Since it’s the functional end of Fall, I figured I should at least give a quick nod that I’ve been meaning to do all season.

 

Around here you see dried maize a lot-often sold in bundles for Autumn decorations. I love the colors and the textures. They always make me think of apples (and the grudge that I didn’t get a single proper caramel apple this year) and gourds and Barbara McClintock.

 

(Shown here in a mixed media portrait by the fantastic chid0ri-take a spin through the galleries over there.)

 

She won a Nobel Prize in 1983 for her discovery of transposable genetic elements. The acknowledgement was a long time coming, it was for work that she’d essentially wrapped up by the early 1950s.

 

Barbara McClintock got her PhD from Cornell in 1927. In the 40s she began to concentrate on studying the inheritance of color in maize. In 1948 she discovered that two specific gene locations could physically swap locations.

 

She developed a theory that these mobile pieces regulated genes by either keeping them silent or allowing them to express themselves. It was these transposable elements-transposons (or jumping genes) that caused the fun colors and striping in maize.

 

Transposons are sequences of DNA that can move to new places within the genome of a cell. So calling them jumping genes, while fun to stay and more likely to stay in your mind, is not strictly accurate. They aren’t properly genes but instead known as mobile genetic elements.

 

Most scientists of her time were skeptical of her work.

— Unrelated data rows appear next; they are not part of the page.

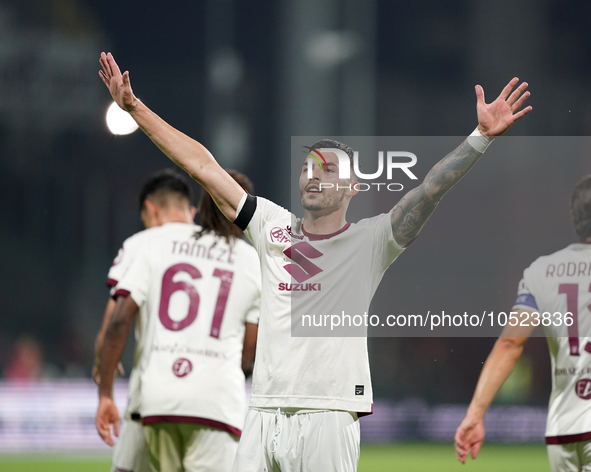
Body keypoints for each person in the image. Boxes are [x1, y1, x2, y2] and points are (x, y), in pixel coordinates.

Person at [98, 51, 532, 471]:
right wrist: (135, 108)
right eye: (308, 167)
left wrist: (480, 139)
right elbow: (204, 167)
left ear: (351, 187)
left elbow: (429, 191)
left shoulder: (372, 240)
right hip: (264, 408)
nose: (312, 176)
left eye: (326, 170)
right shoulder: (270, 225)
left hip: (330, 411)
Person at [95, 168, 261, 472]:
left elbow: (116, 322)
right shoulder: (252, 260)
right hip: (217, 401)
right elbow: (249, 359)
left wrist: (104, 387)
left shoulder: (151, 242)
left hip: (155, 397)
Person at [455, 175, 591, 472]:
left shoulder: (542, 271)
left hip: (563, 431)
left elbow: (509, 344)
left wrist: (476, 413)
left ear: (575, 218)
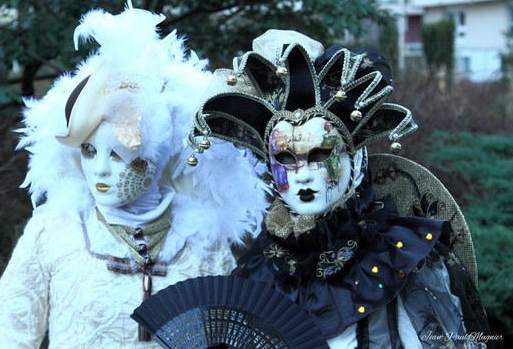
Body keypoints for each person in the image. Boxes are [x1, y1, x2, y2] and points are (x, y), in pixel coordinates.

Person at [0, 1, 268, 348]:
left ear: (156, 155)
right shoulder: (54, 232)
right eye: (89, 150)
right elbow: (5, 338)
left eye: (119, 154)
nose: (99, 169)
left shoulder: (202, 241)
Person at [187, 29, 490, 348]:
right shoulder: (259, 272)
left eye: (319, 155)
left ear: (354, 159)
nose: (302, 175)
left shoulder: (397, 260)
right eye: (285, 159)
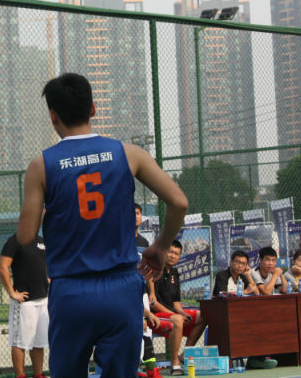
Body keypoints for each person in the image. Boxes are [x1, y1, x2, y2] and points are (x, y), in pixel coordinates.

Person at [17, 73, 188, 378]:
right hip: (121, 288)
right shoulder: (129, 154)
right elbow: (179, 202)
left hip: (71, 291)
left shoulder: (41, 165)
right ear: (93, 109)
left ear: (53, 116)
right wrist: (161, 246)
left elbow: (26, 235)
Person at [150, 240, 207, 376]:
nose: (172, 256)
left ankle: (185, 355)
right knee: (177, 319)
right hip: (154, 317)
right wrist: (175, 315)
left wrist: (182, 312)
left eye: (176, 253)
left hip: (171, 315)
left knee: (203, 315)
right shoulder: (154, 271)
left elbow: (176, 302)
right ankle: (174, 362)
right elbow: (153, 303)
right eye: (170, 252)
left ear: (180, 256)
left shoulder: (175, 273)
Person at [0, 233, 49, 378]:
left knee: (39, 343)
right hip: (24, 303)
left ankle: (38, 375)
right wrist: (12, 292)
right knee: (19, 343)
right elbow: (2, 267)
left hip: (43, 300)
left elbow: (47, 263)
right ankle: (20, 375)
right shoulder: (15, 241)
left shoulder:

They credited her excellent microscope work but either argued that she’d misinterpreted something or else that such movement was yet another quirk of the corn species. (Whose genetics were already known to be complicated and irregular.)

 

She kept researching but stopped publishing her work by the 1950s, since it seemed that no one was inclined to pay attention to her discoveries. Her work was finally recognized decades later.